На собрании выбирали совет.
— Савела Зеленова пиши.
— Нет, у меня домашность, — отбивался Савел.
— У всех домашность, просим.
— Коего лешева? Вали, вали…
— Согласу моего нет.
— Не жмись, кум, надо.
Утакали Зеленова.
— Лупана пиши.
Лупан дурачком прикидывался:
— Перекрестись, какой из меня советчик?… Считать до десятку умею…
— Эка выворотил бесстыжу рожу!..
— Вали, вали, просим.
— По-хорошему надо, старики.
— Пришей кобыле хвост… Лень-то, матушка, допрежде нас родилась…
— Единогласно, пиши, его, дьявола.
И так бились с каждым.
Расходились с собрания, бережно подставляя вопросы Таньку-Проньку:
— Прокофий Трофимович, про свободну торговлю в городе ничего хорошего не слыхать?
— Не соля живем, мука.
— Оно какое дело?.. Пустое дело — гвоздь, а нету гвоздя, садись и плачь.
— Проша, говорил ты вроде притчей: «Ждет нас мировая коммуна». Невдомек, к чему это слово сказано? Не насчет ли отборки хлеба?
— Почему нет советской власти за границей? Али они дурее нас?
Пронька на все вопросы отвечал, как умел.
Наказание Евдохе с сыном, от работы отбился. Спозаранок уходил он в комитет бедноты и дябел там до ночи. А когда выберет вечерок свободный, мать просвещать начнет. Черствая старуха, разные премудрости туго в голову лезли.
— Дурак, наговорил, наговорил, ровно киселя наварил, а есть нечего.
— Плохо вникаешь, мамаша.
— У людей то, у людей сё, а у нас с тобой, чадушко, ничевошеньки. Нынче муки на затевку заняла.
— Ерунда, — говаривал Пронька свое любимое словечко.
— Типун под язык, пес ты лохматый… Последнюю корову со двора сведут, тогда и засвищем во все дыры.
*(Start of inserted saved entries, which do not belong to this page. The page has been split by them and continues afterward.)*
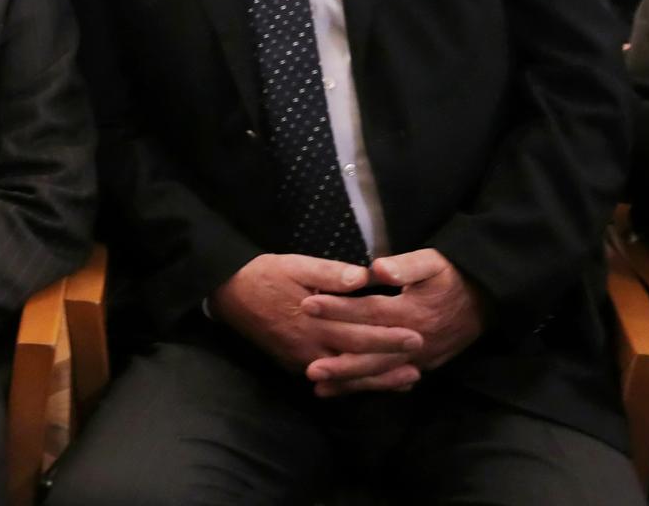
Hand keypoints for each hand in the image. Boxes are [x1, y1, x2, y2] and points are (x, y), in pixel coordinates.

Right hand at [210, 254, 420, 382]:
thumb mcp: (295, 265)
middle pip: (357, 357)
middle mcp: (310, 346)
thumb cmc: (264, 275)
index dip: (389, 336)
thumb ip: (330, 273)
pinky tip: (371, 382)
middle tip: (421, 358)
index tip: (416, 335)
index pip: (359, 331)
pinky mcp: (294, 364)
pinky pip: (330, 378)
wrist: (227, 294)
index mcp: (314, 319)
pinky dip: (353, 383)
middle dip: (391, 359)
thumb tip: (363, 277)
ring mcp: (301, 359)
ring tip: (407, 380)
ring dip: (377, 379)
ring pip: (346, 375)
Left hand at [299, 248, 483, 396]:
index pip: (367, 311)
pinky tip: (342, 390)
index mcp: (411, 312)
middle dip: (339, 362)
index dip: (337, 309)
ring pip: (380, 372)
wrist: (486, 299)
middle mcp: (414, 340)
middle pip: (371, 353)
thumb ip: (406, 265)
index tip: (307, 305)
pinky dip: (366, 385)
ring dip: (349, 380)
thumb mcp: (432, 262)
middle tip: (308, 368)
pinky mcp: (422, 365)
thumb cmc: (451, 276)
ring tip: (318, 385)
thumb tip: (378, 268)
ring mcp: (418, 357)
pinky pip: (390, 378)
Ночами Евдоха жарко молилась:
— Мати пречистая, вразуми окаянного…
Или подсядет, бывало, на краешек сыновней постели, да и начнет в фартук сморкаться…
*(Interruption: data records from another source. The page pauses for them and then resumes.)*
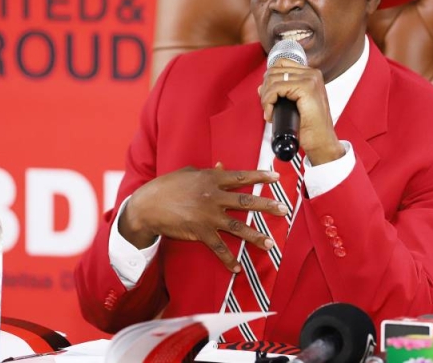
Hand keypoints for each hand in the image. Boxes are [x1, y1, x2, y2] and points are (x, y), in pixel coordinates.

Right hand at [119, 165, 286, 271]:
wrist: (148, 206)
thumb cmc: (167, 186)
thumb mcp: (189, 173)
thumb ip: (208, 171)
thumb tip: (222, 165)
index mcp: (211, 179)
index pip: (241, 177)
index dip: (260, 176)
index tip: (277, 176)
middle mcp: (214, 197)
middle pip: (246, 201)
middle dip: (267, 206)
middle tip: (284, 210)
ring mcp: (208, 216)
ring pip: (238, 227)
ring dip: (256, 237)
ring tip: (271, 244)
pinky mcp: (200, 233)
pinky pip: (218, 248)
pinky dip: (228, 260)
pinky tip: (237, 268)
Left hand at [259, 58, 344, 164]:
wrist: (321, 142)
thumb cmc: (310, 127)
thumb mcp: (294, 104)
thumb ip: (281, 92)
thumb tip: (261, 87)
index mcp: (311, 75)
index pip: (280, 64)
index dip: (269, 80)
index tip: (267, 97)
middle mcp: (312, 74)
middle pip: (274, 70)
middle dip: (265, 90)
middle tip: (267, 107)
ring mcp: (310, 79)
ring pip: (273, 79)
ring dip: (265, 97)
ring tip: (269, 112)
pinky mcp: (306, 88)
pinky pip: (276, 88)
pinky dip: (268, 102)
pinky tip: (270, 114)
— Сынок, образумься… Брось ты революцией заниматься, в года уж вышел, жениться пора, хозяйство хизнуло, кузница тебя ждет… Обо мне, старой, подумай.
— Ерунда, — только и скажет сынок Пронюшка.
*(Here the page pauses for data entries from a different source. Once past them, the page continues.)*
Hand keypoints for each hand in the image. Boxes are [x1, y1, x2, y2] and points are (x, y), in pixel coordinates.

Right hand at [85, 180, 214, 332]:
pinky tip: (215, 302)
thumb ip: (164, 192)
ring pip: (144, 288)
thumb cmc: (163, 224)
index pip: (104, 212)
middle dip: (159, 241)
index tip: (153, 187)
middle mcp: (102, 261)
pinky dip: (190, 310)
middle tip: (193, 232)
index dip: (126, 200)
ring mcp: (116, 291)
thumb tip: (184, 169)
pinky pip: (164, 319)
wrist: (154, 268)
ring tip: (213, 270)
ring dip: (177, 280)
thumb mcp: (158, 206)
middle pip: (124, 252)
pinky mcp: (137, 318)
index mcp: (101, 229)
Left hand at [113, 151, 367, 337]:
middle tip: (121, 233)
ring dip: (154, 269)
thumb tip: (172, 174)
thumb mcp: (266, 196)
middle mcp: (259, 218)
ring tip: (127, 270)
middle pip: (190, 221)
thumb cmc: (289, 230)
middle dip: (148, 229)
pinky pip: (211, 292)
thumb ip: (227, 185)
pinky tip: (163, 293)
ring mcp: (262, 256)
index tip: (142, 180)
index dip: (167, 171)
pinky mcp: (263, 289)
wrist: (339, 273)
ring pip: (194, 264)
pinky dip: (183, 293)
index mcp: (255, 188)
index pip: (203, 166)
Корову свою Пронька назвал Тамарой.
Хомутовская волость второй день рядила ямщика.
Старик Кулаев гонял ямщину лет тридцать из году в год. Выставит, бывало, старикам монопольки лошадиную порцию и — вожжи в руки. В советское время расходу — окромя как писарю сунуть — не требовалось расходу, но и цену подходящую не давали: смета, приказ, порядки, ни на что не похоже.
Облупленным вишневым кнутиком стегал себя старик по смушковым валенкам и, играя белками желтых волчьих глаз, хрипел:
— Ращету нет, пра, ей-богу, ращету нет… Тянусь, будто дело заведено, поперек обычая не хочу лезть… Нынче ковка одна чего стоит? Чудаки, прости господи, ей-бо… Дело заведено.
Старика за полы заплатанной суконной поддевки тащили сыновья: Ониска и большак Савёл, оба солдаты действительной службы.
— Аида, тятя, айда… Чего тут гавкать?.. Не хочут, не надо.